Halford, Warwickshire

St Mary’s Church
The Fosse Way, the Roman road which runs from Exeter to Lincoln passes through the village of Halford at a crossing point of the River Stour so it is possible Christianity first came to the area with the Romans. The church dates back to the 12th century of which the north doorway and the chancel arch still remain.

The picture below show the south elevation of the church, however the main entrance is through the old north doorway.

A caption inside the church notes that the Tympanum (the carved stone above the door) is inn Romanesque style and is unlike any other in England, depicting the Archangel Gabriel holding his message at the Annunciation. It is reminiscent of manuscript paintings from the 12th century

The head stones on the columns either side of the north doorway show St Peter’s Head above a cockerel on the right and St David’s Head with his sling beside a lion and griffin (see below). Both these carvings and the Tympanum would have been highly coloured in Medieval times.

The chancel arch is also of Romanesque style and dates from the 12th century although to my uneducated eye it appears to have undergone substantial restoration.

The carving (shown below) is in the wall to the right of the chancel arch and shows the angel bringing the message of the Annunciation to Mary. On the opposite side there would have been a statue of the Virgin facing the angel. However all that remains is a pillar – the statue was most likely destroyed during the Civil War in he 1640’s.

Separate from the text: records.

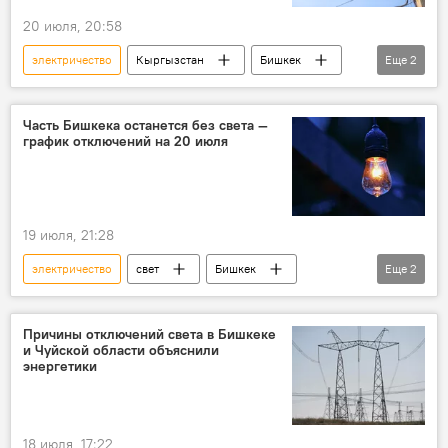
20 июля, 20:58
электричество
Кыргызстан
Бишкек
Еще
2
отключения
свет
Часть Бишкека останется без света —
график отключений на 20 июля
19 июля, 21:28
электричество
свет
Бишкек
Еще
2
отключения
график
Причины отключений света в Бишкеке
и Чуйской области объяснили
энергетики
18 июля, 17:22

To the south side of the chancel there is a circular hagioscope through which the congregation in the chapel side of the church could view the High Altar. In 185-6 it was filled in with a stone pierced with a cross

The Cotswold stone font in the Decorated style and is believed to date from the 14th century . The carved wooden hood is 15th century in the Perpendicular style and shows six Bishops heads wearing mitres.